Giving Compass' Take:

• A new generation of women-led startups including Trace Genomics is providing novel solutions to agriculture’s problems with tech innovation.

• How can we help fund more female farmers in the U.S.? Which sustainable agriculture practices have the greatest potential to help our food ecosystem and the environment?

• Here’s more on why we need gender equity in agriculture science.


Trace Genomics produces soil microbiome kits, and provides data analysis with growers as their target customers. There are 25 full-time staff including Parameswaran and her partner and co-founder Diane Wu. The company maintains a sales office in Salinas.

Salinas, Calif.—In 2016 Poornima Parameswaran and Diane Wu the founders of Trace Genomics experienced their first taste of success. The company won a spot in the THRIVE Accelerator a highly competitive agtech incubator based out of Silicon Valley.

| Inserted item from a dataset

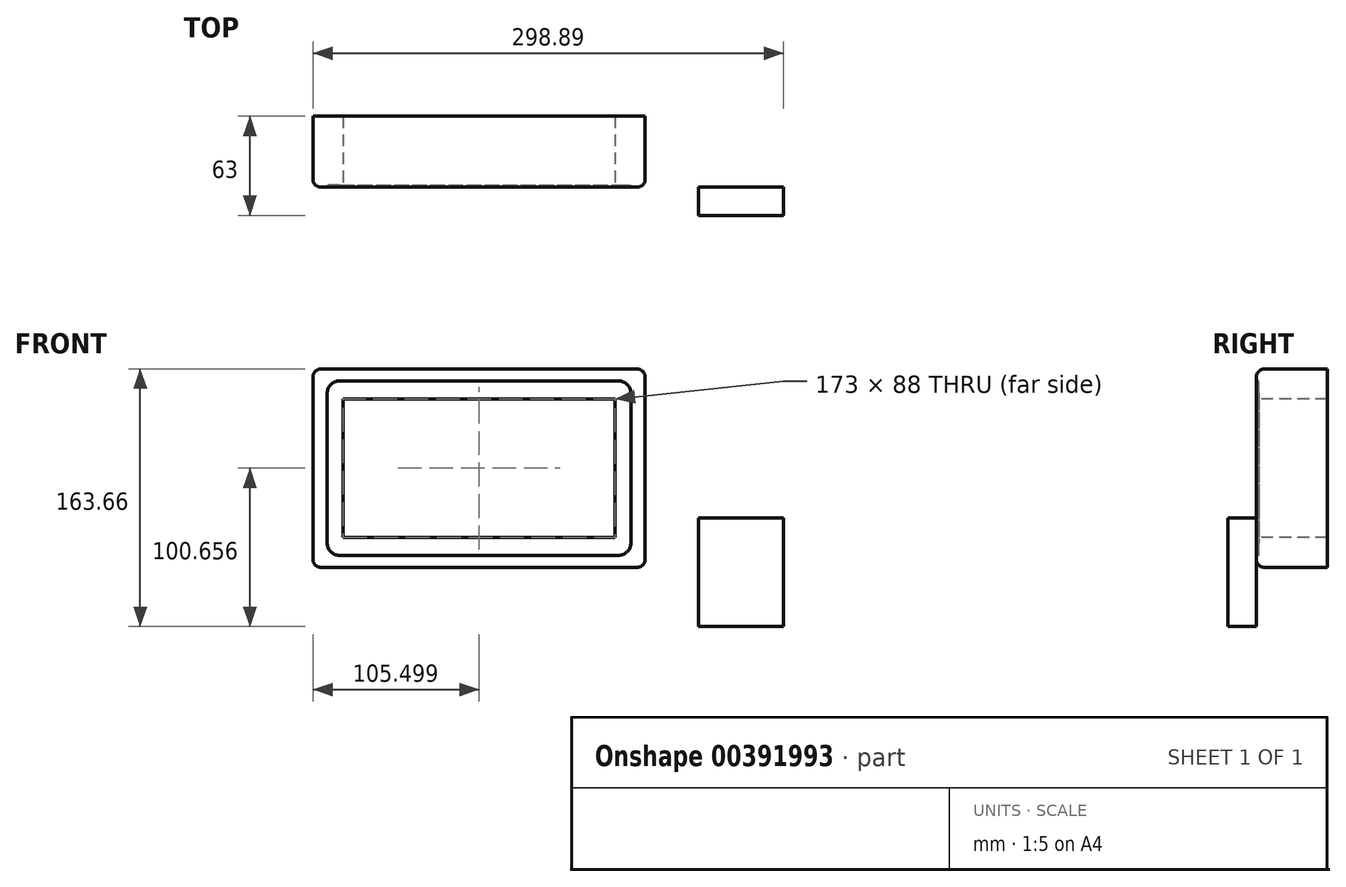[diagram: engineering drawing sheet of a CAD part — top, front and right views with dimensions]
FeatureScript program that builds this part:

Trace, launched officially in 2015, had beat nine other startups in THRIVE and was recognized as the most promising agtech startup. There is a picture of Wu and Parameswaran receiving accolades from media mogul Steve Forbes at the 2016 Forbes AgTech Summit hosted and held in Salinas.

The paradox in this is that neither agriculture or technology runs in Parameswaran’s family. She considers herself a pioneer—the first in her family to venture into tech startups, and the first to study in the United States.